PERSPEX acrylic is of very good quality – the best in the world – and it is known for the extensive choice of colours and surface finishes available. PERSPEX is a natural choice, particularly for products where aesthetics is a priority.
Another consideration is the robust technical property of the material. If you require a coloured acrylic, we will often recommend PERSPEX.
Coloured PERSPEX acrylic sheets are often made using the casting method.
We have many colours in our PERSPEX acrylic range for processing, as well as several sizes and thicknesses. If you would like a particular colour or type, this can be ordered for delivery to you.
See our current stock and dimensions for extruded acrylic in our product range.
Would you like to know more?
Are you interested in hearing more about acrylic and its many uses? Or do you have specific requirements for a particular solution?
Facts about acrylic
Acrylic is best cleaned with water, washing up liquid and a clean, soft cloth. Many an acrylic product has suffered over time because it was cleaned with spirit, cleaning solvent or hard brushes. For this reason, and thanks to our many years of experience, we have developed a special product for cleaning and polishing acrylic without solvent. This can be purchased and supplied with your order.
Acrylic withstands weak acids, bases and a number of non-polar solvents. But acrylic does not cope with strong acids, bases or polar solvents such as acetone or chloroform.
This picture shows a piece of 3 mm laser cut acryllic which was dipped in acetone right after the cutting resulting in crackled edges. Simular results will occour with benzine or alcohol.
Water absorption in acrylic is limited and it is relatively easy to dry. Water can still cause an acrylic sheet to warp however, if for example the sheet becomes wet on one side – in the same as wood will warp.
Acrylic is frequently used in optics, where structural properties are a secondary consideration. However, for some structures it is very important that it should withstand pre-defined static and dynamic effects – examples are walkways and aquariums.
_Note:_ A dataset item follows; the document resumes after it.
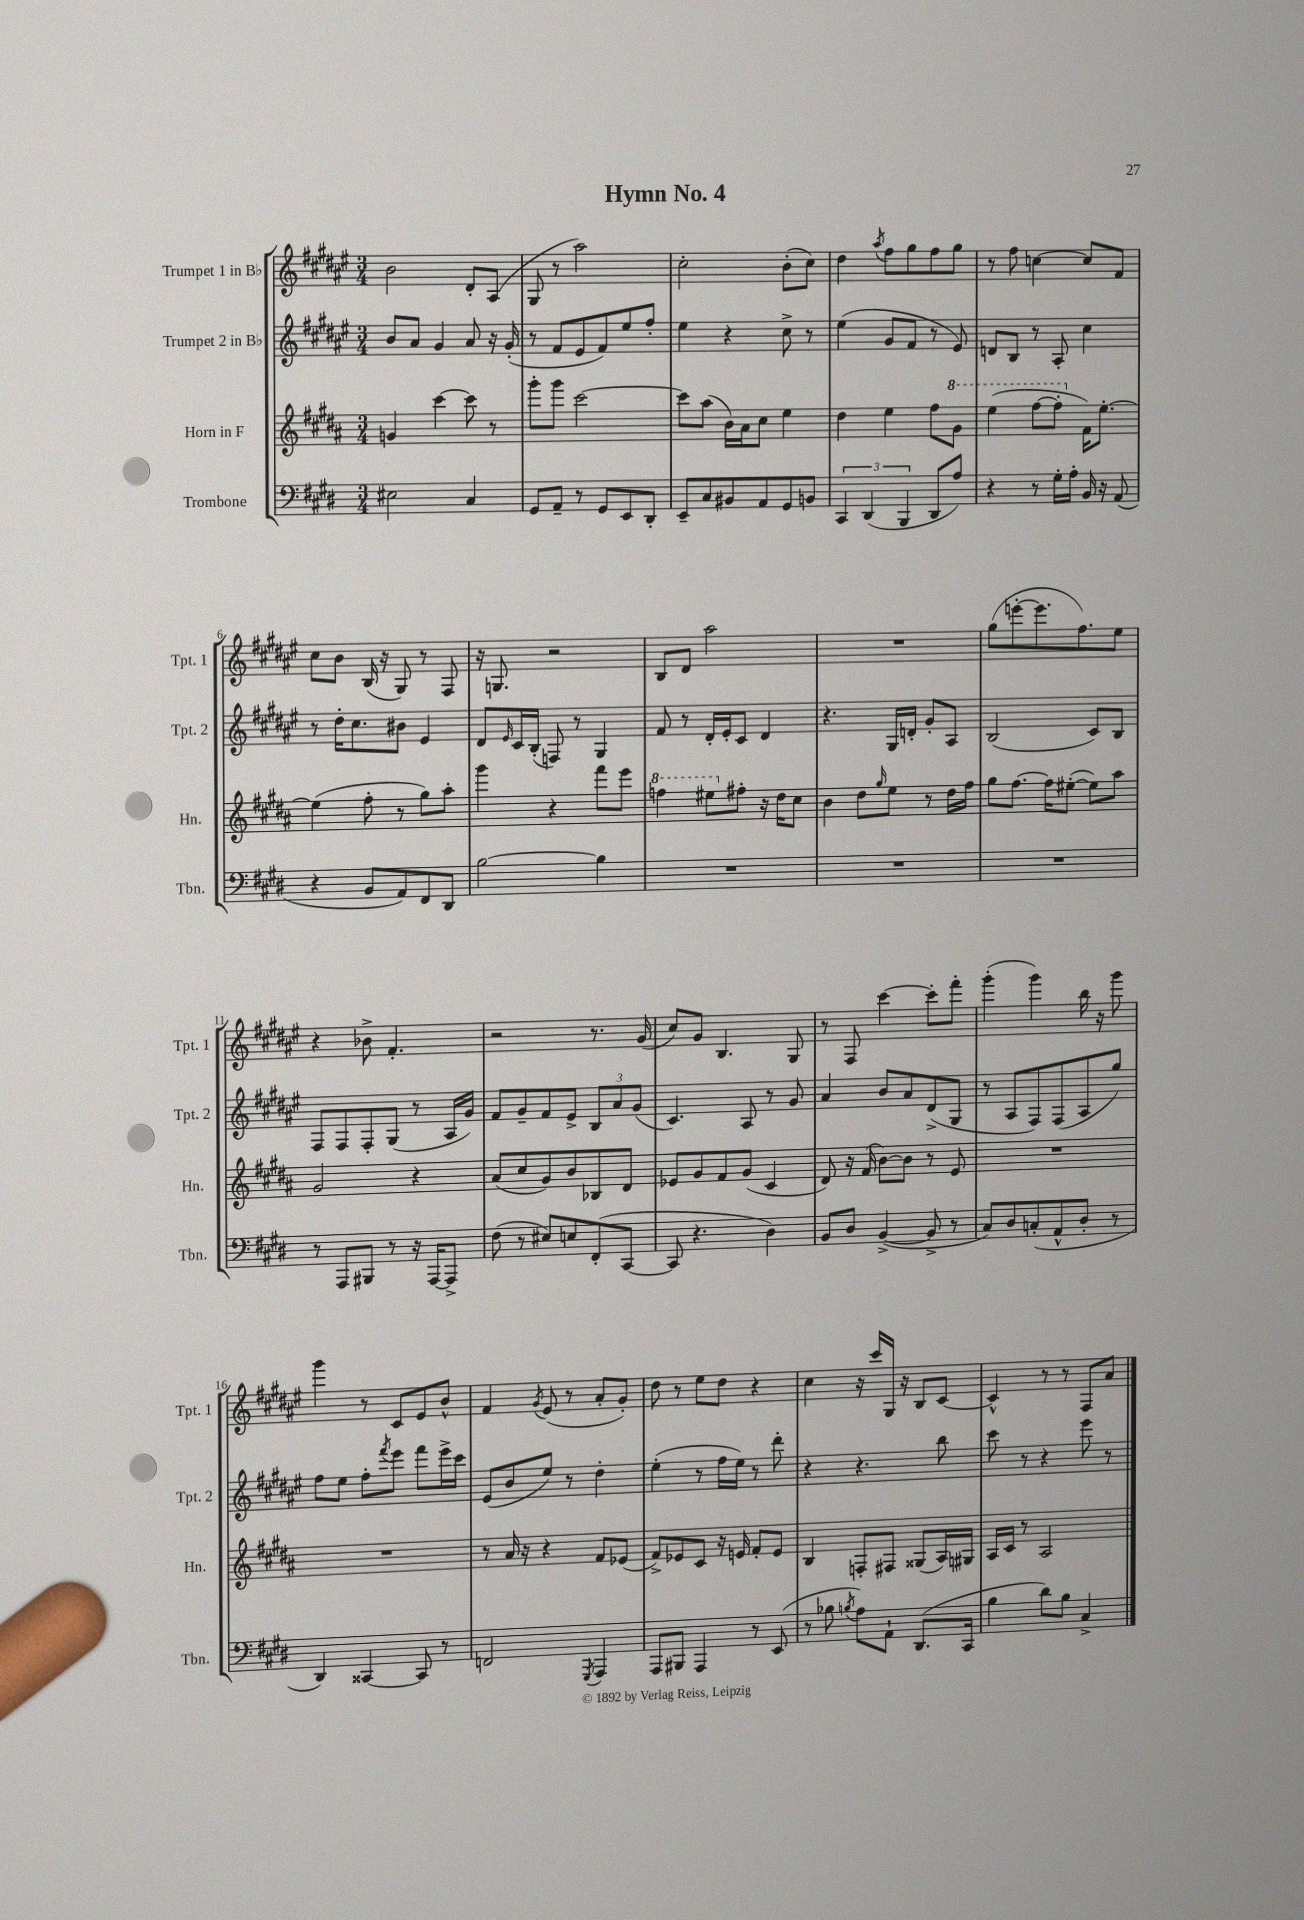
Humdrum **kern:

Acrylic structures are more complex than steel, for example, because time and temperatures influence its character. Acrylic is viscoelastic and steel is linear elastic-perfectly plastic. This means that the strength of acrylic will change depending on how long it must bear a load and at what temperature. It also loses strength when exposed to UV rays and especially when exposed to organic solvents. For this reason, it is essential that acrylic used in higher safety groupings is regularly inspected.
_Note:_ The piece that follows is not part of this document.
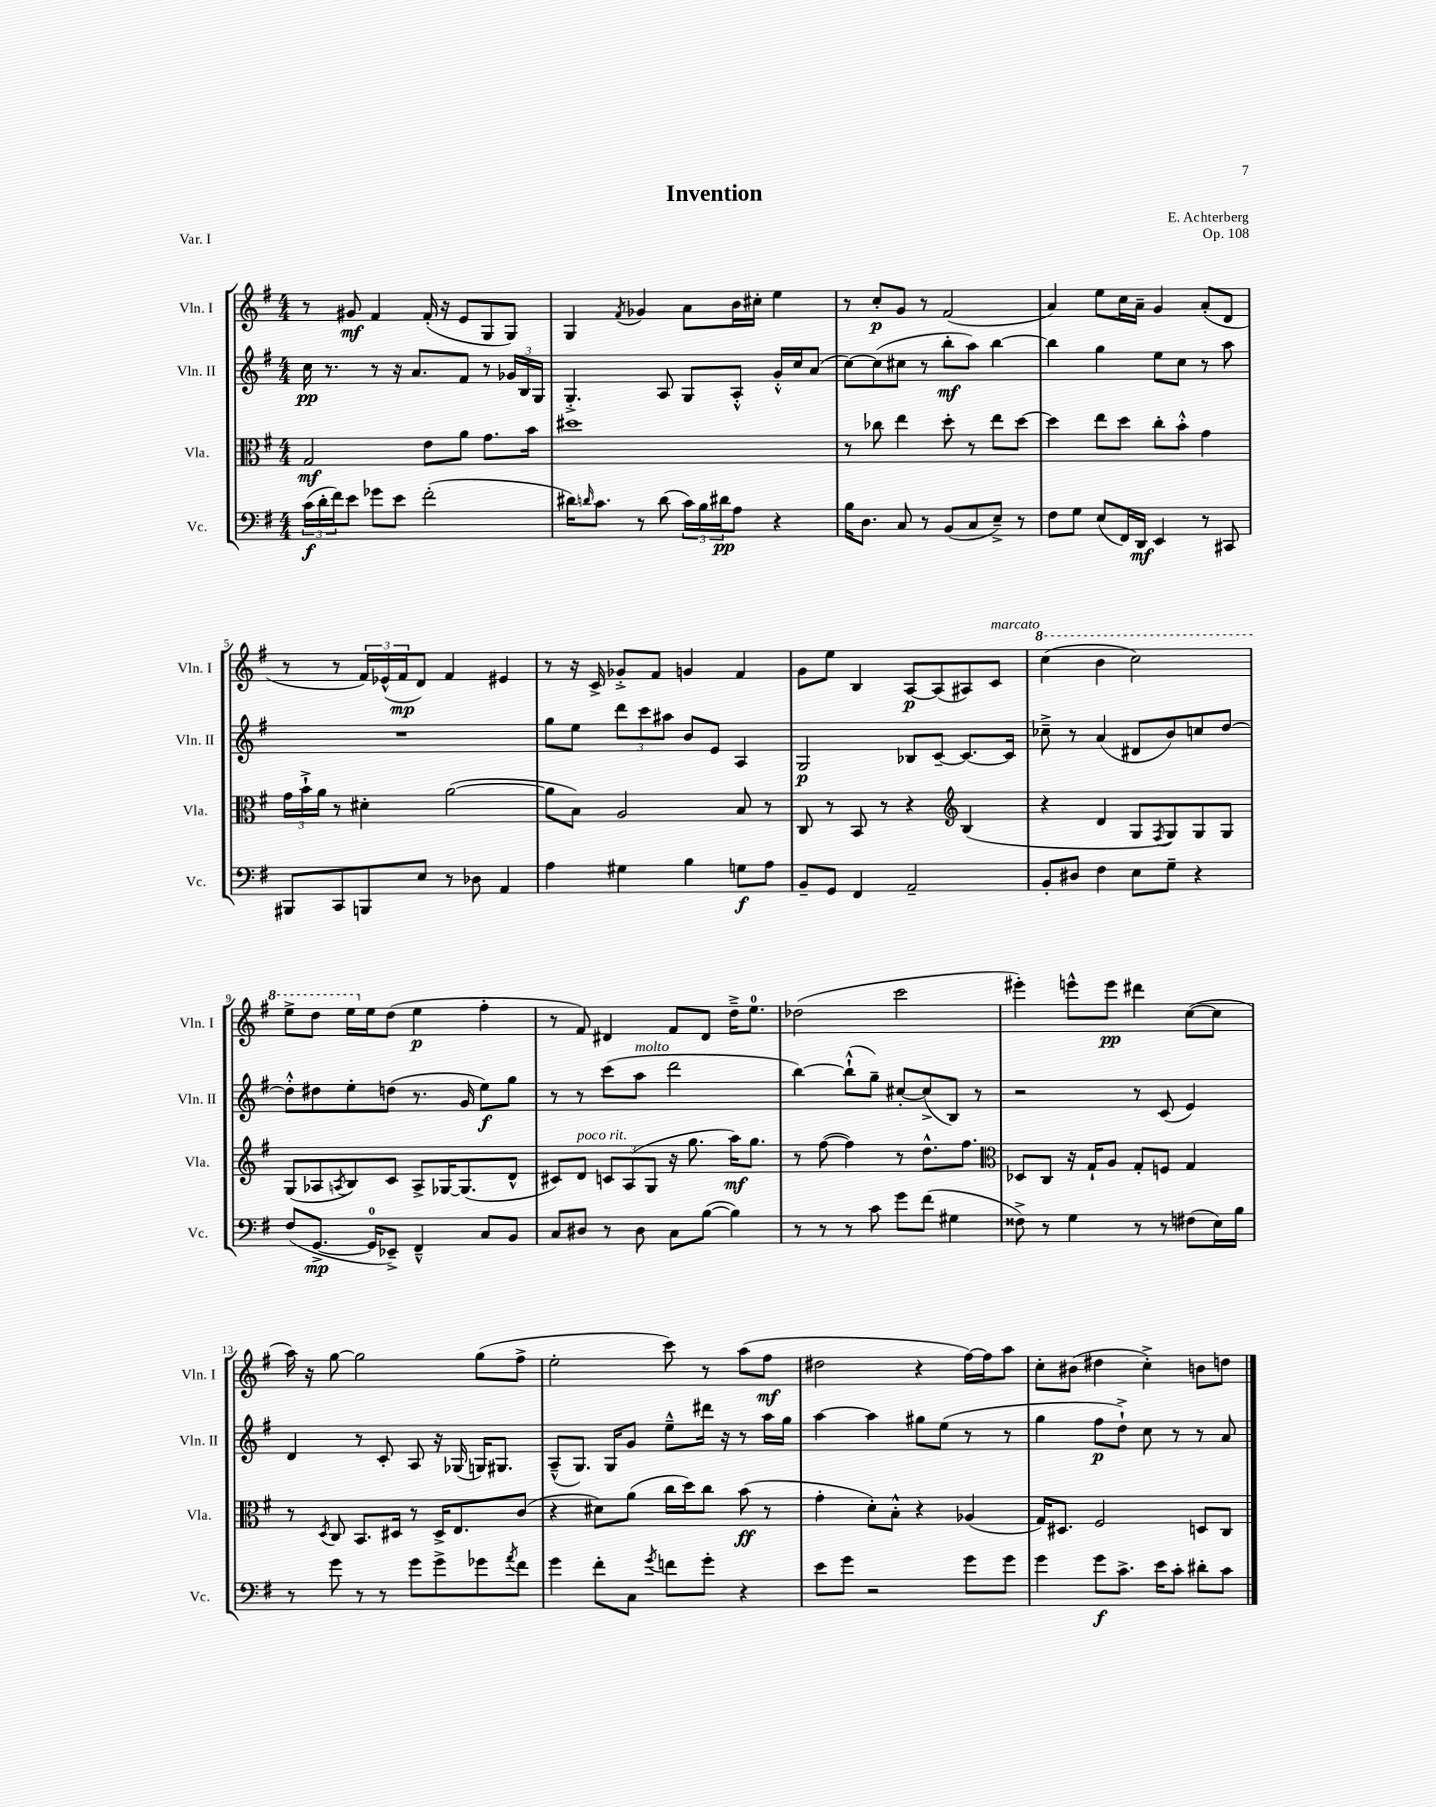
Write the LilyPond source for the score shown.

The dimensions of acrylic do not change significantly over time: this is why many measuring instruments are made from acrylic. Vigilance should however be exercised when acrylic is used in combination with other materials, since it expands with increasing temperatures.
An acrylic rod of one metre length will thus become 0.7 mm longer if the temperature rises by 10 degrees. When acrylic is subjected to pressure within a steel frame, it is highly likely that the acrylic will burst with a change of temperature.
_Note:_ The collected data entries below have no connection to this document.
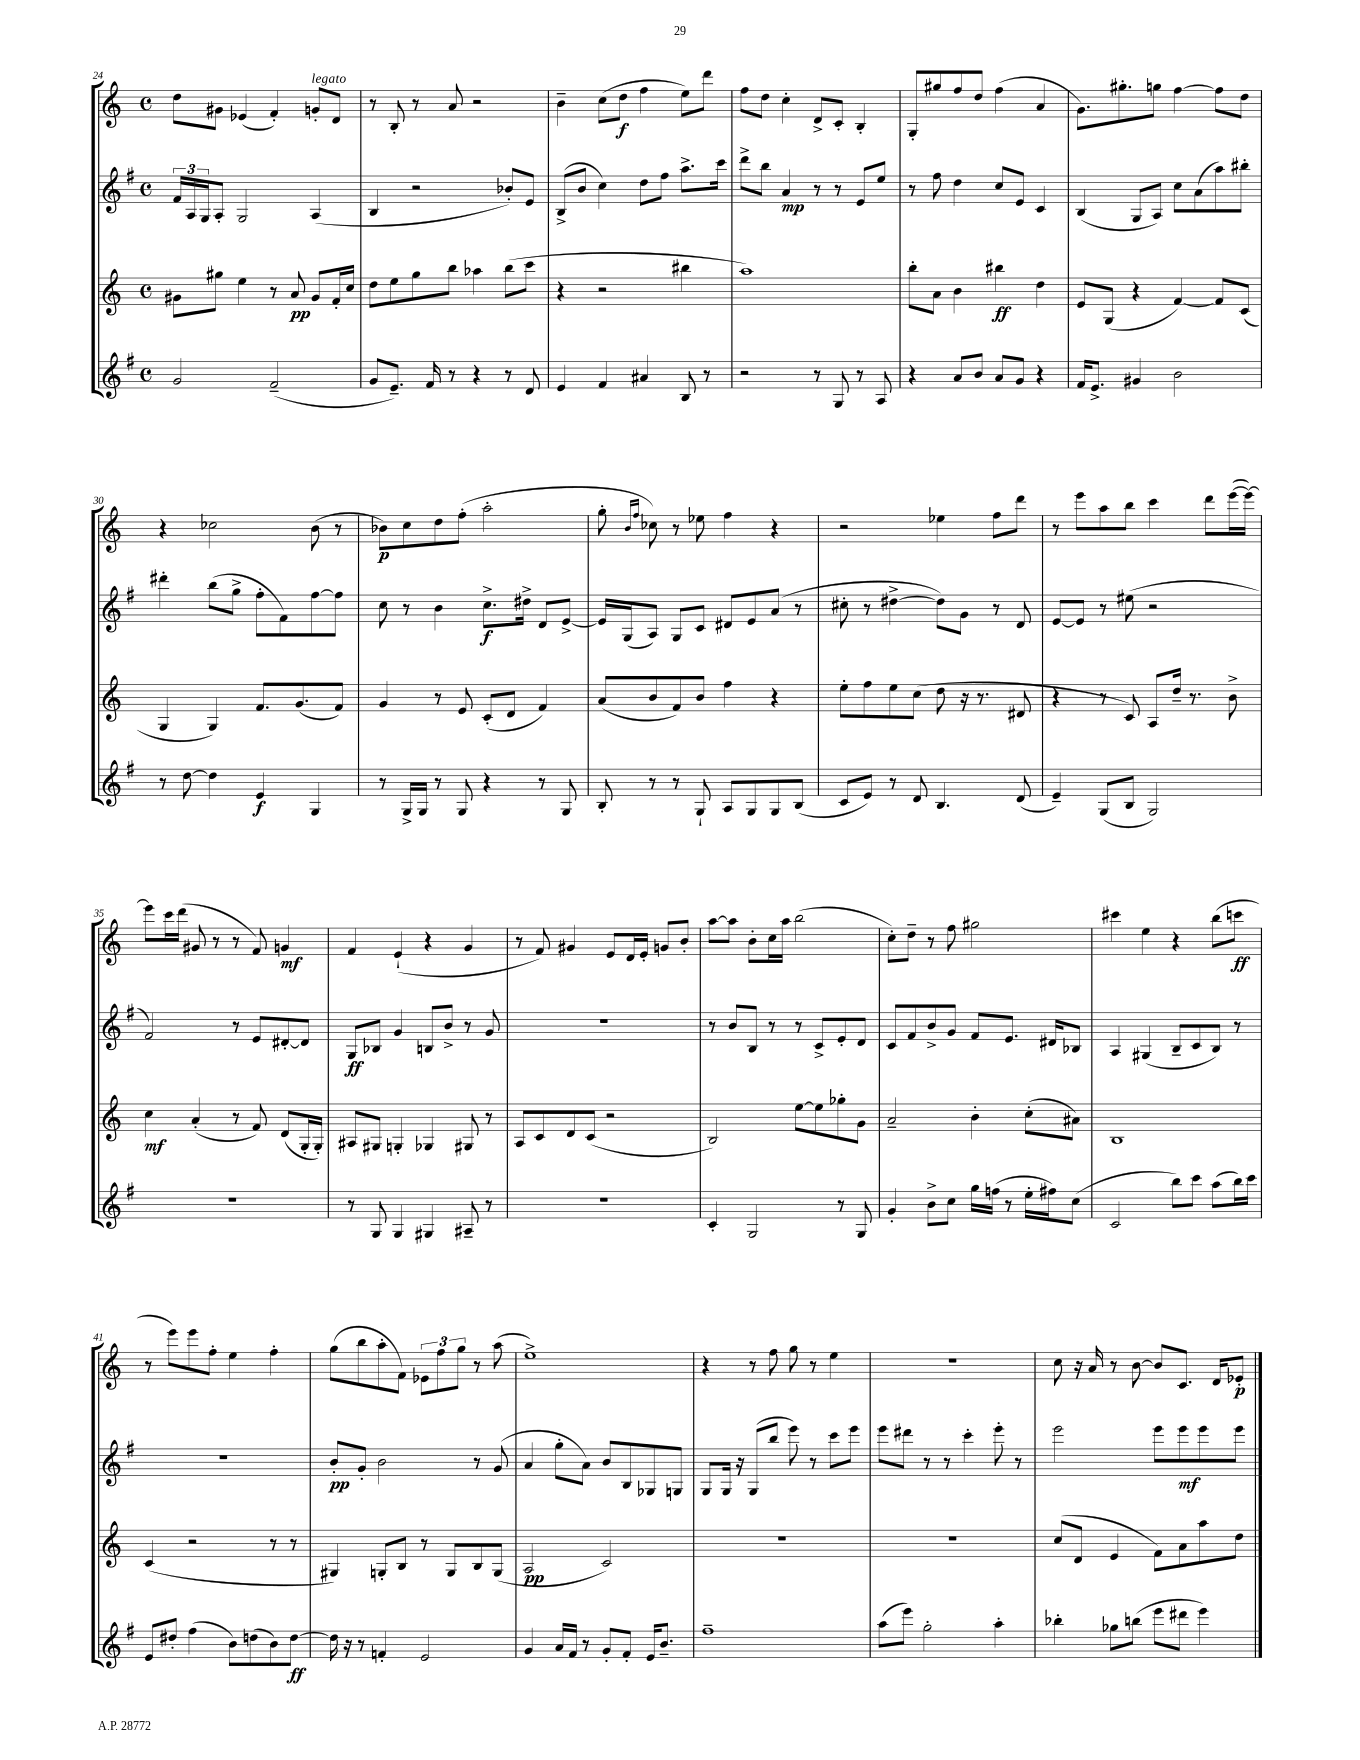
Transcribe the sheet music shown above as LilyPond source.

<<
\new StaffGroup <<
\new Staff = "s0" {
    \clef treble \key c \major \defaultTimeSignature \time 4/4
    d''8 gis'8 ees'4( f'4-.) g'8-.^\markup { \italic "legato" } d'8 |
    r8 b8-. r8 a'8 r2 |
    b'4-- c''8( d''8\f f''4 e''8) d'''8 |
    f''8 d''8 c''4-. d'8-> c'8-. b4-. |
    g8-. gis''8 f''8 d''8 f''4( a'4 |
    g'8.) gis''8.-. g''8 f''4~ f''8 d''8 |
    r4 ces''2 b'8( r8 |
    bes'8\p) c''8 d''8 f''8-.( a''2-. |
    g''8-. \grace { b'16 f''16 } ces''8) r8 ees''8 f''4 r4 |
    r2 ees''4 f''8 d'''8 |
    r8 e'''8 a''8 b''8 c'''4 d'''8 e'''16~( e'''16~) |
    e'''8 c'''16 d'''16( gis'8 r8 r8 f'8) g'4\mf |
    f'4 e'4-!( r4 g'4 |
    r8 f'8) gis'4 e'8 d'16 e'16-. g'8 b'8-. |
    a''8~ a''8 b'8-. c''16 a''16 b''2( |
    c''8-.) d''8-- r8 f''8 gis''2 |
    cis'''4 e''4 r4 b''8( c'''8\ff |
    r8 e'''8) e'''8 f''8-. e''4 f''4-. |
    g''8( b''8 a''8-. f'8) \tuplet 3/2 { ees'8 f''8 g''8 } r8 a''8( |
    e''1->) |
    r4 r8 f''8 g''8 r8 e''4 |
    R1 |
    c''8 r16 a'16 r8 b'8~ b'8 c'8. d'16 ees'8-.\p \bar "|." |
}
\new Staff = "s1" {
    \clef treble \key g \major \defaultTimeSignature \time 4/4
    \tuplet 3/2 { fis'16 a16 g16 } a8-. g2 a4( |
    b4 r2 bes'8-.) e'8 |
    b8->( b'8 c''4) d''8 fis''8 a''8.-> c'''16 |
    d'''8-> b''8 a'4\mp r8 r8 e'8 e''8 |
    r8 fis''8 d''4 c''8 e'8 c'4 |
    b4( g8 a8) c''8 a'8( a''8) bis''8-. |
    dis'''4-. b''8( g''8-> fis''8-. fis'8) fis''8~ fis''8 |
    c''8 r8 b'4 c''8.->\f dis''16-> d'8 e'8~-> |
    e'16 g16( a8) g8 c'8 dis'8 e'8 a'8( r8 |
    cis''8-. r8 dis''4~-> dis''8) g'8 r8 d'8 |
    e'8~ e'8 r8 eis''8( r2 |
    fis'2) r8 e'8 dis'8~-. dis'8 |
    g8\ff bes8 g'4 b8 b'8-> r8 g'8 |
    R1 |
    r8 b'8 b8 r8 r8 c'8-> e'8-. d'8 |
    c'8 fis'8 b'8-> g'8 fis'8 e'8. dis'16 bes8 |
    a4 gis4( b8-- c'8 b8) r8 |
    R1 |
    b'8-.\pp g'8-. b'2 r8 g'8( |
    a'4 g''8-. a'8) b'8 b8 ges8 g8 |
    g8 g16 r16 g8( b''8 e'''8) r8 c'''8 e'''8 |
    e'''8 dis'''8 r8 r8 c'''4-. e'''8-. r8 |
    e'''2 e'''8 e'''8\mf e'''8 e'''8 \bar "|." |
}
\new Staff = "s2" {
    \clef treble \key c \major \defaultTimeSignature \time 4/4
    gis'8 gis''8 e''4 r8 a'8\pp gis'8 f'16-. c''16 |
    d''8 e''8 g''8 b''8 aes''4 b''8( c'''8 |
    r4 r2 bis''4 |
    a''1) |
    b''8-. a'8 b'4 bis''4\ff d''4 |
    e'8 g8( r4 f'4~) f'8 c'8( |
    g4 g4) f'8. g'8.( f'8) |
    g'4 r8 e'8 c'8-.( d'8 f'4) |
    a'8( b'8 f'8) b'8 f''4 r4 |
    e''8-. f''8 e''8 c''8( d''8 r16 r8. dis'8 |
    r4 r8 c'8) a8 d''16-- r8. b'8-> |
    c''4\mf a'4-.( r8 f'8) d'8( g16-. g16-.) |
    ais8 gis8 g4-. ges4 gis8 r8 |
    a8 c'8 d'8 c'8( r2 |
    b2) e''8~ e''8 ges''8-. g'8 |
    a'2-- b'4-. c''8-.( ais'8) |
    b1 |
    c'4( r2 r8 r8 |
    gis4) g8-. b8 r8 g8 b8 g8( |
    a2\pp c'2) |
    R1 |
    R1 |
    c''8( d'8 e'4 f'8) a'8 a''8 d''8 \bar "|." |
}
\new Staff = "s3" {
    \clef treble \key g \major \defaultTimeSignature \time 4/4
    g'2 fis'2--( |
    g'8 e'8.--) fis'16 r8 r4 r8 d'8 |
    e'4 fis'4 ais'4 b8 r8 |
    r2 r8 g8 r8 a8 |
    r4 a'8 b'8 a'8 g'8 r4 |
    fis'16 e'8.-> gis'4 b'2 |
    r8 d''8~ d''4 e'4\f g4 |
    r8 g16-> g16 r8 g8 r4 r8 g8 |
    b8-. r8 r8 g8-! a8 g8 g8 b8( |
    c'8 e'8) r8 d'8 b4. d'8( |
    e'4--) g8( b8 g2) |
    R1 |
    r8 g8 g4 gis4 ais8-- r8 |
    R1 |
    c'4-. g2 r8 g8 |
    g'4-. b'8-> c''8 g''16 f''16( r8 e''16-. fis''16) c''8( |
    c'2 b''8) c'''8 a''8( b''16) c'''16 |
    e'8 dis''8-. fis''4( b'8) d''8( b'8) d''8~\ff |
    d''16 r16 r8 f'4-. e'2 |
    g'4 a'16 fis'16 r8 g'8-. fis'8-. e'16 b'8.-- |
    fis''1-- |
    a''8( e'''8) g''2-. a''4-. |
    bes''4-. ges''8 b''8( e'''8 dis'''8 e'''4) \bar "|." |
}
>>
>>
\layout { \context { \Score currentBarNumber = #24 } }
Like many other thermoplastics, acrylic is liable to notching. Structures must therefore be made without sharp internal corners. If a structure contains notches as well as other internal tensions, it will not take much for the acrylic to crack when being processed, transported or on first use.
Internal tension is a common factor in extruded acrylic due to the way in which the raw material is fabricated, but tension can also arise through inexpert fire polishing, laser-cutting or use of the wrong tools.
Internal tensions in acrylic can be removed through detensioning, which is a slow process of heating and cooling (annealing).
Tensions can be seen in clear acrylic, using two pieces of Polaroid filter. Place the acrylic against a source of light, lay the filters one over another and observe the acrylic though them whilst turning the filters separately. The tensions will light up.